Siz de aslında bunlar olmasın diye de direnmiştiniz…

Nuriye Gülmen: Evet. Biz direnişi bir seçenek olarak değil zorunluluk olarak gördük. Bir yanıyla üniversitelerde, muhbirlik yapanlar değil, biz olmalıyız.Diğer yanı ise şu: OHAL uygulamalarına, işten atılmaya katşı direnmek aslında az önce bahsettiğim çürümenin önüne geçmek için de yaptığımız bir şey. Ne kadar çok kişi OHAL’e ve OHAL’in getirdiği uygulamalara karşı direnir ve mücadele ederse bu tarz olaylarla o kadar az karşılaşırız.

Açlık grevinize toplumdan ciddi bir destek gelmişti, iktidarın söylemleri de hâlâ hafızalarda…

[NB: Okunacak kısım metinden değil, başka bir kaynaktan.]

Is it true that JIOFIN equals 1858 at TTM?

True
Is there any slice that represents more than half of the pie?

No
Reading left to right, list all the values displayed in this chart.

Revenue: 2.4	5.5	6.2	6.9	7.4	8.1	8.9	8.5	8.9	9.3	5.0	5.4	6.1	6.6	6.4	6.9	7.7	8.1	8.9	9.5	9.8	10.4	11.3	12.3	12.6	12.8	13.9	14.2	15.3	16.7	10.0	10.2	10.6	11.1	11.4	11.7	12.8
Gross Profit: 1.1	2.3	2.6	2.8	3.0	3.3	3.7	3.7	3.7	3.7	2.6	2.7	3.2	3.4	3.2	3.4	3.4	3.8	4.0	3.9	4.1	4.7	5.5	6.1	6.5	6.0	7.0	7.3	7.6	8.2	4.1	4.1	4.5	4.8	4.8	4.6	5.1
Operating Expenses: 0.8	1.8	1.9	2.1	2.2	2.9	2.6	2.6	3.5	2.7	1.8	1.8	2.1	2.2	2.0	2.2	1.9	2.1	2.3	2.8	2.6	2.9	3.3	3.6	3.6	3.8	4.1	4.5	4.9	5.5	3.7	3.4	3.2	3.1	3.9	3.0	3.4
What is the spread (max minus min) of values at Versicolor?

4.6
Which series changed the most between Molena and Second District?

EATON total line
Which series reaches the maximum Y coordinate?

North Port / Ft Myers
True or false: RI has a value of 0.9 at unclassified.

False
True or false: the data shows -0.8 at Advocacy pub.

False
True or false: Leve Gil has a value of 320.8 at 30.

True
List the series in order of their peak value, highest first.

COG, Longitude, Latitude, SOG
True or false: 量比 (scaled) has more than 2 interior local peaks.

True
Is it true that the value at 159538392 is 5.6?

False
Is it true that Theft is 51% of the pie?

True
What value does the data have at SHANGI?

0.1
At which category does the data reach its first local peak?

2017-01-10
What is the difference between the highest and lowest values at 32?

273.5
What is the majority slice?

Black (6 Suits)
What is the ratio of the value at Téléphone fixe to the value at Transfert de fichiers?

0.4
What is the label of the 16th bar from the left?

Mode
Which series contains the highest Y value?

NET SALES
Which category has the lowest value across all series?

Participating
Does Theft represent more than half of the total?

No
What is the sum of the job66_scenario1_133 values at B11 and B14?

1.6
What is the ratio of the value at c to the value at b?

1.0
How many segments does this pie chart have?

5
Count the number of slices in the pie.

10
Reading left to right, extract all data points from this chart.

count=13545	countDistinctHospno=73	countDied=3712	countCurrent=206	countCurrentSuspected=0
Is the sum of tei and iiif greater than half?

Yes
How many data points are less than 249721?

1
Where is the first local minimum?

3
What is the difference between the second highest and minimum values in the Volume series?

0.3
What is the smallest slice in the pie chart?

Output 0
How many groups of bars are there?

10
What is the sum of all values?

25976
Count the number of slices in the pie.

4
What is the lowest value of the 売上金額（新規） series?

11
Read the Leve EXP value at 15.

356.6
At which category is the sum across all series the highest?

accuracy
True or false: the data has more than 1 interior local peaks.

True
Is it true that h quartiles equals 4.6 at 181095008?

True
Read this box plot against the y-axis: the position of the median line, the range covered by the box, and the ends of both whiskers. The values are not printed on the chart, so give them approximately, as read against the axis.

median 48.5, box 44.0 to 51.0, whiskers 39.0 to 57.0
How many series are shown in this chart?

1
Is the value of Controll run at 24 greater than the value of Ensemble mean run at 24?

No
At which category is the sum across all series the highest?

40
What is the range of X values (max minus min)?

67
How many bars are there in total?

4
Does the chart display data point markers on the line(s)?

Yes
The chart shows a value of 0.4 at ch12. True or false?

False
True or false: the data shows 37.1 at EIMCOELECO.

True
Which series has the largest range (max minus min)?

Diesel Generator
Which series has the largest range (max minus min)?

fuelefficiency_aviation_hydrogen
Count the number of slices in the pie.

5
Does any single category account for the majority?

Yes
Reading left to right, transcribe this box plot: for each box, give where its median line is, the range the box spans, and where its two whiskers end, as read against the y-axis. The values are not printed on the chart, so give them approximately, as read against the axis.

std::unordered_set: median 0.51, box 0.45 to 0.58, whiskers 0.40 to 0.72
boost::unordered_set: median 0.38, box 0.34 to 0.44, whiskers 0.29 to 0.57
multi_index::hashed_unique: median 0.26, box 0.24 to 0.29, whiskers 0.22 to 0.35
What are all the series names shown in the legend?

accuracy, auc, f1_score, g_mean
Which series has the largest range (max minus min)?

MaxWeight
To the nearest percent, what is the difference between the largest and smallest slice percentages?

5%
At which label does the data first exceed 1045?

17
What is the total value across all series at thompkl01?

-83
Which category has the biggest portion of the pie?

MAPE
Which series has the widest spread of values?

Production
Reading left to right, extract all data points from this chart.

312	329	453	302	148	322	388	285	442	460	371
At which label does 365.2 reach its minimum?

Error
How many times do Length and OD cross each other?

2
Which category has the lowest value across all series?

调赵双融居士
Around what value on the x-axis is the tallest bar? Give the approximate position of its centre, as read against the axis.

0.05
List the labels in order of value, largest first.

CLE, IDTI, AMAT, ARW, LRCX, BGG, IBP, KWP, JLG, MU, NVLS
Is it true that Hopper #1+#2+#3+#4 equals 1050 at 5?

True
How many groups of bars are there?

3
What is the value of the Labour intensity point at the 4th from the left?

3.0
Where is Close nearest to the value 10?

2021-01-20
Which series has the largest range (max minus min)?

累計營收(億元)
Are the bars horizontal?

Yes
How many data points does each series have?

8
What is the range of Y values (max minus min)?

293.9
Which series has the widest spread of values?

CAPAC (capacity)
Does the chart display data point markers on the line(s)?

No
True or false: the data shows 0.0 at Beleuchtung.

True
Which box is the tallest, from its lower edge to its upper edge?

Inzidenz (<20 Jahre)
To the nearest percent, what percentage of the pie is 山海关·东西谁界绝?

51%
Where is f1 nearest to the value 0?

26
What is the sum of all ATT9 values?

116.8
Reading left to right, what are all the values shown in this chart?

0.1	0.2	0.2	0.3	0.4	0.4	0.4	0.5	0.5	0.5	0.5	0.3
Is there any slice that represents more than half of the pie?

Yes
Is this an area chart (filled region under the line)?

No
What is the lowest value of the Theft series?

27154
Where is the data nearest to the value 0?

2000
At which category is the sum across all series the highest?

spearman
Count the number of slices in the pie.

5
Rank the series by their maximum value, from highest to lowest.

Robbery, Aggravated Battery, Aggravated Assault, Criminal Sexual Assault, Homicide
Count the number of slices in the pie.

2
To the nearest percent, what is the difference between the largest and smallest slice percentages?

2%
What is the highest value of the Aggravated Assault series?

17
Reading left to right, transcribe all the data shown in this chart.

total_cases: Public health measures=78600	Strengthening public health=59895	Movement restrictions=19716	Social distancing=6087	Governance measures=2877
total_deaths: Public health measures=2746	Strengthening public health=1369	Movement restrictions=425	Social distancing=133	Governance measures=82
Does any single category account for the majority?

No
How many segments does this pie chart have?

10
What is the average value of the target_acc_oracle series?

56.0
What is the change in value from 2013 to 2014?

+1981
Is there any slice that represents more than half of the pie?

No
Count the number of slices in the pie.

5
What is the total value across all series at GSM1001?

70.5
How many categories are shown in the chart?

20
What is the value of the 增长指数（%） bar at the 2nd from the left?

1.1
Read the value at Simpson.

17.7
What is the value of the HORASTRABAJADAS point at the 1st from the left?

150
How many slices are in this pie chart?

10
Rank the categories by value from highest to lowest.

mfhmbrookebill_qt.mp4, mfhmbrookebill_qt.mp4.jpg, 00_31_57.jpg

Nuriye Gülmen: Hepsi yıldırma faaliyetiydi, bize destek olan insanları alıkoyma, bizi tecrit etme faaliyeti. Ama biz tutuklandıktan sonra açlık grevine devam edince halktan daha fazla destek geldi, terörist söylemleri işe yaramadı zira herkes biliyor ki onlara göre kendileri gibi düşünmeyen herkes terörist. Çok çaba sarf ettiler bizi tecrit etmek için, terörist olduğumuzu iddia eden kitapçıklar hazırladılar, adımızın söylenmesini bile yasakladılar. Ama bu yaptıkları onların acizliği idi, iki eğitimciye boyun eğdirememenin acizliği. Ve sonuç alamadılar, o sahiplenmeyi kıramadılar.